Gertrude Stein, doğrusal gelişen bir şekilde, bazen tekrarlara başvurarak öyküyü anlatmaya başlıyor ama ikinci bölümde geriye dönüşlerle bu akışı kırıyor. Ana eksen her şeyi kendisinin halletmesine izin veren kadın patronları ve romantik bağlar kurduğu kadınlarla ilişkiler oluşturuyor.

Eleştirmenler İyi Anna’nın Flaubert’in bir hizmetçinin yaşamı ve ölümünü anlattığı Türkçeye Basit Bir Yürek diye çevrilmiş öyküsü arasında bağlar olduğunu belirtiyor. Flaubert’in Félicité’si gibi Anna’nın da papağanı var ve iki kadın arasında başka benzerlikler de kurmak mümkün.       
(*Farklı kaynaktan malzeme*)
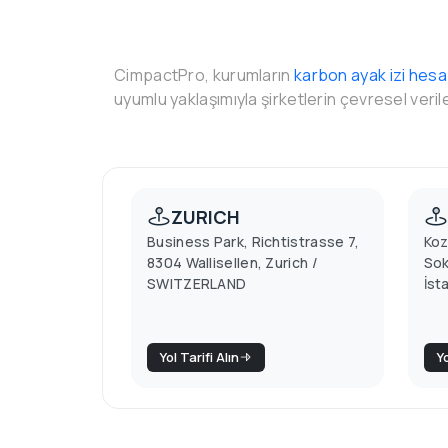
CimpactPro, kurumların
karbon ayak izi hes
uyumlu yaklaşımıyla şirketlerin çevresel veril
ZURICH
Business Park, Richtistrasse 7,
Koz
8304 Wallisellen, Zurich /
Sok
SWITZERLAND
İst
Yol Tarifi Alın
Yo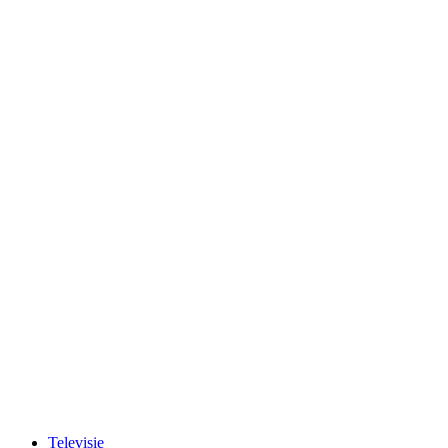
Televisie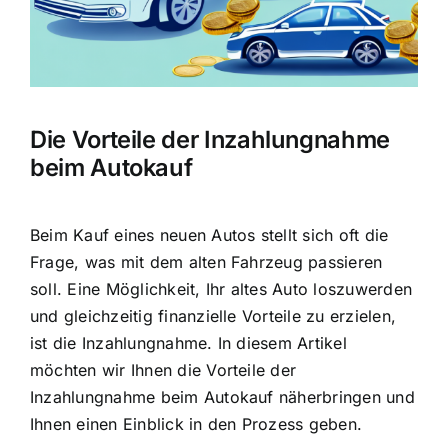
Die Vorteile der Inzahlungnahme
beim Autokauf
Beim Kauf eines neuen Autos stellt sich oft die
Frage, was mit dem alten Fahrzeug passieren
soll. Eine Möglichkeit, Ihr altes Auto loszuwerden
und gleichzeitig finanzielle Vorteile zu erzielen,
ist die Inzahlungnahme. In diesem Artikel
möchten wir Ihnen die Vorteile der
Inzahlungnahme beim Autokauf näherbringen und
Ihnen einen Einblick in den Prozess geben.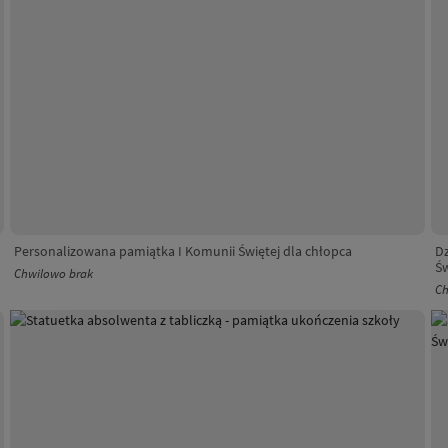
Personalizowana pamiątka I Komunii Świętej dla chłopca
D
Św
Chwilowo brak
Ch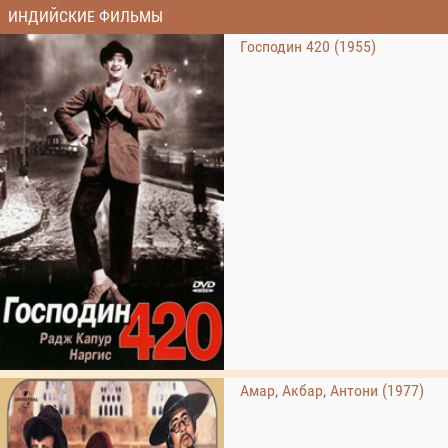
ИНДИЙСКИЕ ФИЛЬМЫ
Господин 420 (1955)
Амар, Акбар, Антони (1977)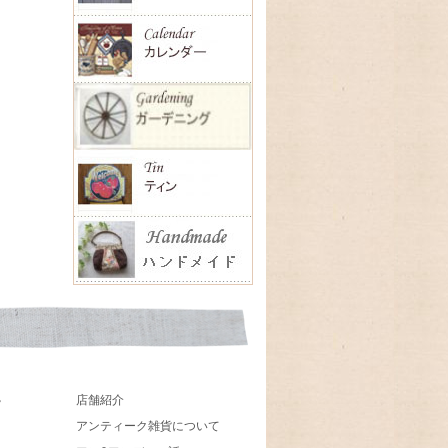
店舗紹介
貨
アンティーク雑貨について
Üç anlatının en uzunu olan Melanctha’da siyah bir babanın ve melez bir annenin kızı olan kahramanının yaşamına odaklanırken ırk ve cinsiyet ayrımı konularına yoğunlaşıyor Stein. Melanctha konumundan memnun değildir ve bilgi ve güç arayışına girer. Her şeyi ister ama pek azını elde edebilir. Kendini sevgililerine ve arkadaşlarına göre belirler ama istediği hedefe ulaşamaz. İhanetlere uğrar, dışlanır, aradığı sevgiyi bulamaz.

Melanctha konusu kadar, deneysel modernist anlatımıyla da dikkati çekmiş. Üç anlatının en beğenileni ve en çok tartışılanı. Sürekli tekrar edilen cümlelerle bir sarmal oluşturmuş Stein. Anlattığı öykünün çevresinde çemberler çiziyor sanki. Bu tavrın okumayı kolaylaştırmadığını söylemeliyim. Siyah, zenci, melez gibi sıfatlarla sürekli kahramanlarının ırklarını belirtiyor, sempatik bulunmayacak yorumlar yapıyor. Dilinin, dilin gerisindeki anlayışın ırkçı olduğu da eleştiriler arasında.  

Kitabın üçüncü anlatısı  ve en kısa Kibar Lena’da Bridgestone’a getirilen bir Alman kızın yaşamı ve ölümünü anlatıyor Stein. Lena’nın yaşamı hep başkalarının istekleri ve onu yönlendirmesiyle gelişir. Hizmetçilik yapan Lena, kendisi gibi bir Alman göçmeni olan Herman’la evlendirilir. Üç çocukları olur. Bu sıradan hayat dördüncü çocuğa hamilelikte son bulacaktır.

Gertrude Stein’ın Üç Hayat’taki anlatılarını kurarken Cézanne'ın karısının portresini resmettiği eserindeki kompozisyon yönlerine, özellikle gerçeğe benzemekten çok kahramanları arasındaki ilişkilere odaklandığı ve anlatının her parçasının diğerleri kadar ağırlık taşımasını amaçladığı belirtiliyor. Görsel sanatlardan yararlandığı belli, sözcükleri fırça darbeleri gibi kullandığı hissediliyor, tekrarlar da bunun kanıtı.

1909’da yayımlanan bu kitaptaki anlatımının dönemine göre öncü olduğunu belirtmeliyim. Yoksul kadınların yaşamlarını dikkatli ve ayrıntıya önem veren dokunuşlarla oldukça gerçekçi bir biçimde anlattığını, okuru onların yaşamına çekip aslında sıradan olan yaşam öykülerini ne olacak merakıyla okutuyor.  (16.04.2021, Hürriyet Kitap -Sanat.)